Right as it was finishing the install (like at 99%), it says, ''ERROR 1722: There is a problem with this Windows Installer Package. A programm run as part of the setup did not finish a expected. Contact your support personnel or package vendor.'' It rolls back the install, and now I'm stuck again with no FSX. Happens every time I try to install.

I searched around and found lots of other people have a reinstall problem with the 1722 error, but no fixes. Any ideas?


----------



## bclay1012 (Nov 27, 2006)

the EXACT same thing happened to me. let me know if you get an answer. [email protected]


----------



## andy2k7 (Jul 3, 2007)

i got the same problem if you have the solution please tell me it [email protected] thx


----------



## hrPUFFnSTUFF (Jul 1, 2007)

http://support.microsoft.com/kb/928080/en-us try this!


----------



## andy2k7 (Jul 3, 2007)

ok thanks


----------



## hrPUFFnSTUFF (Jul 1, 2007)

np was easy to Find in google


----------



## andy2k7 (Jul 3, 2007)

it stil down work


----------



## ceoe (Jun 29, 2008)

Guys, very important to make sure when you are running the license reset tool you do the following.

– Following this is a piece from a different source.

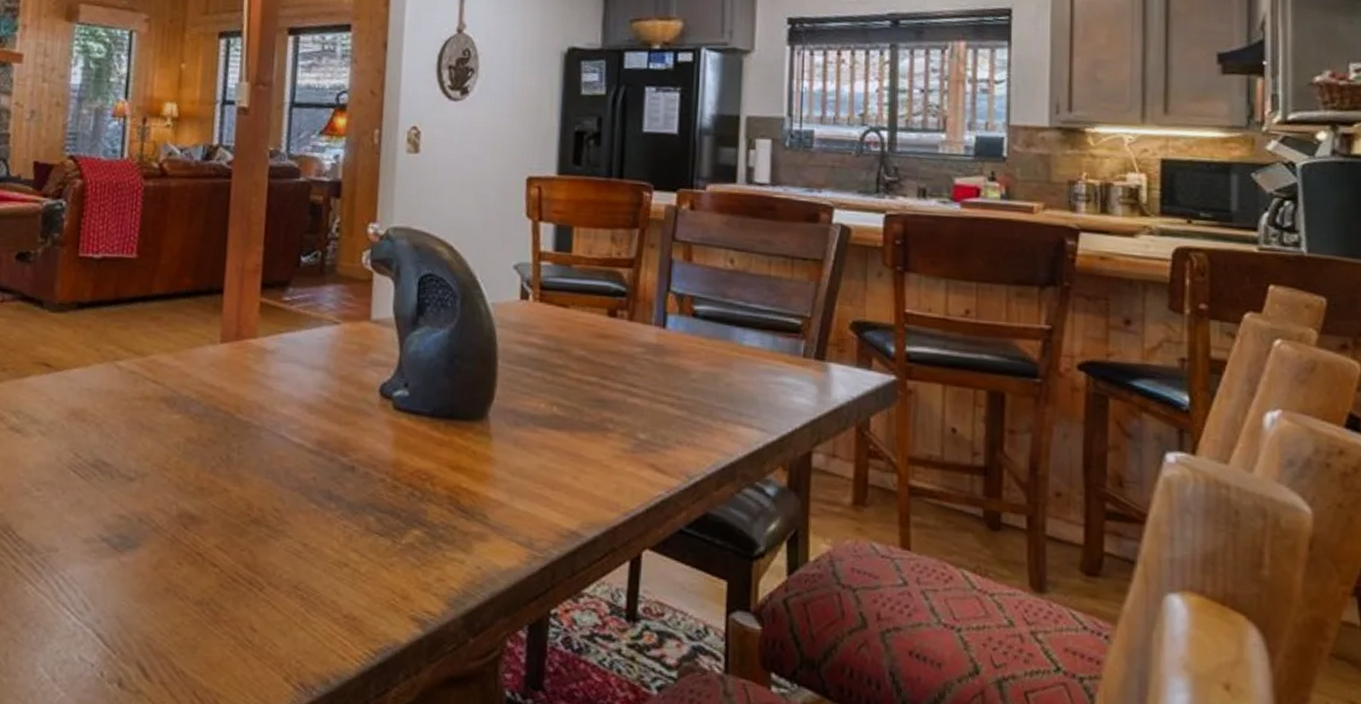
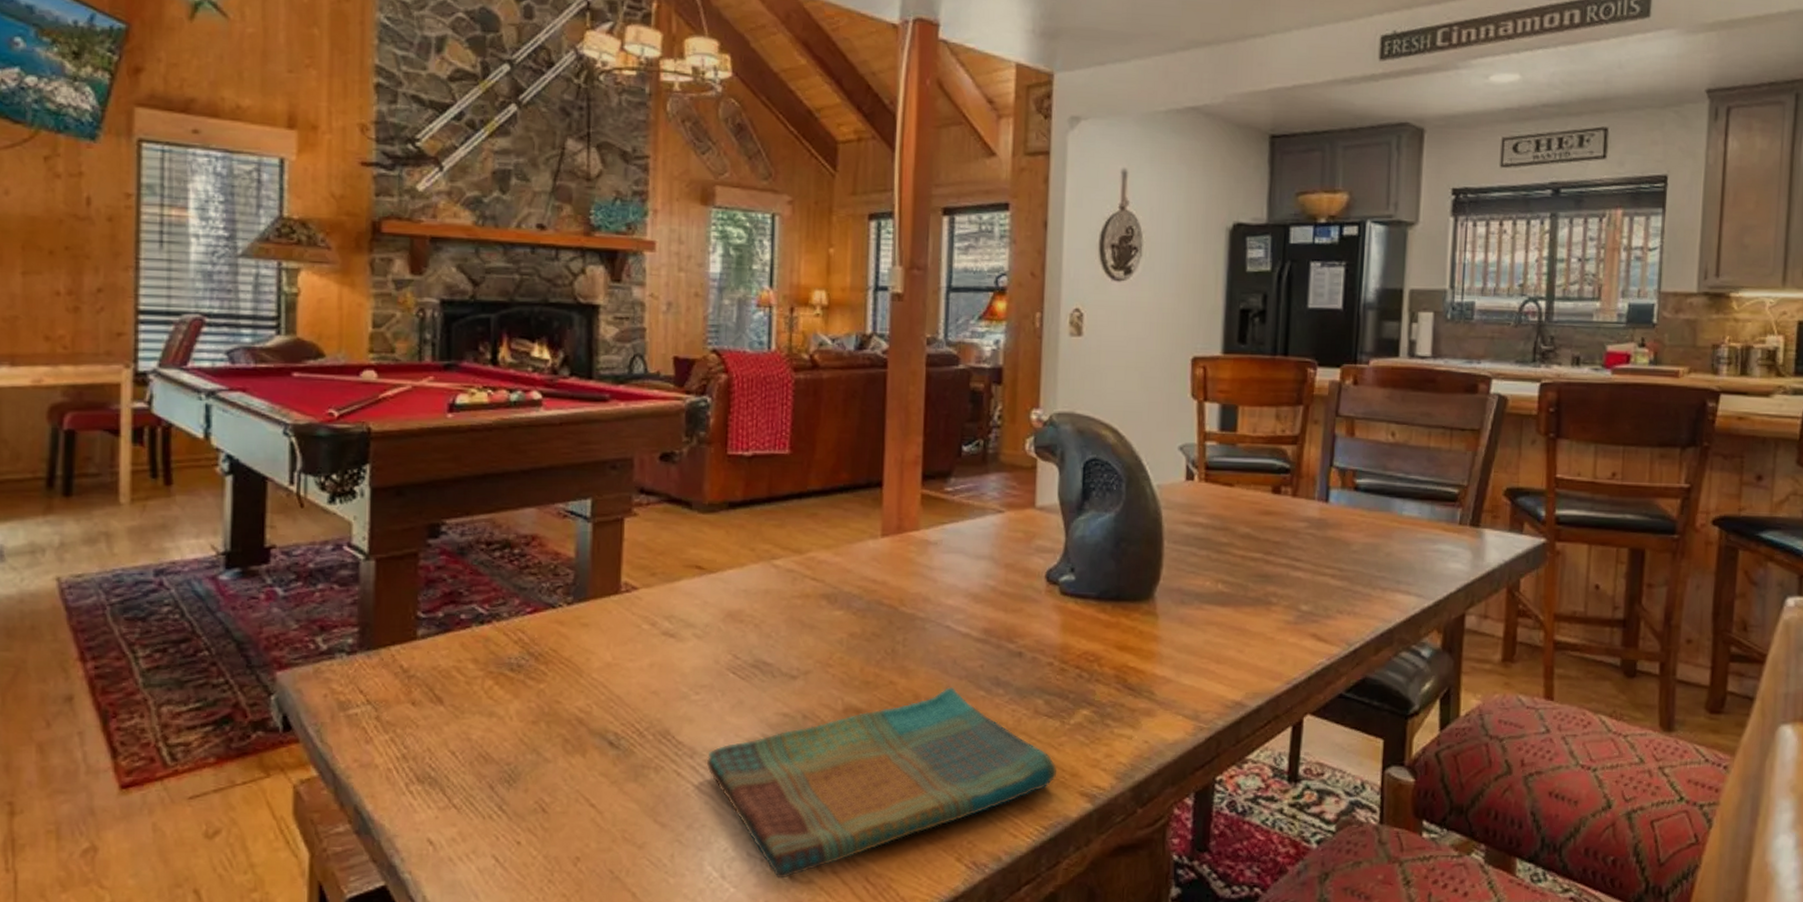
dish towel: none [43,497,388,686] -> present [706,686,1058,879]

I battled with this for four days the first time and had to re-load Vista. I dug a litttle deeper this time.

This is for Vista users: before opening the C prompt window, go to "Start" accessories then right click on the "C" prompt then "properties" then "shortcut" tab then "advanced" make sure you check the "run as administrator". Now go through the steps of the reseting the license tool and it should work.


----------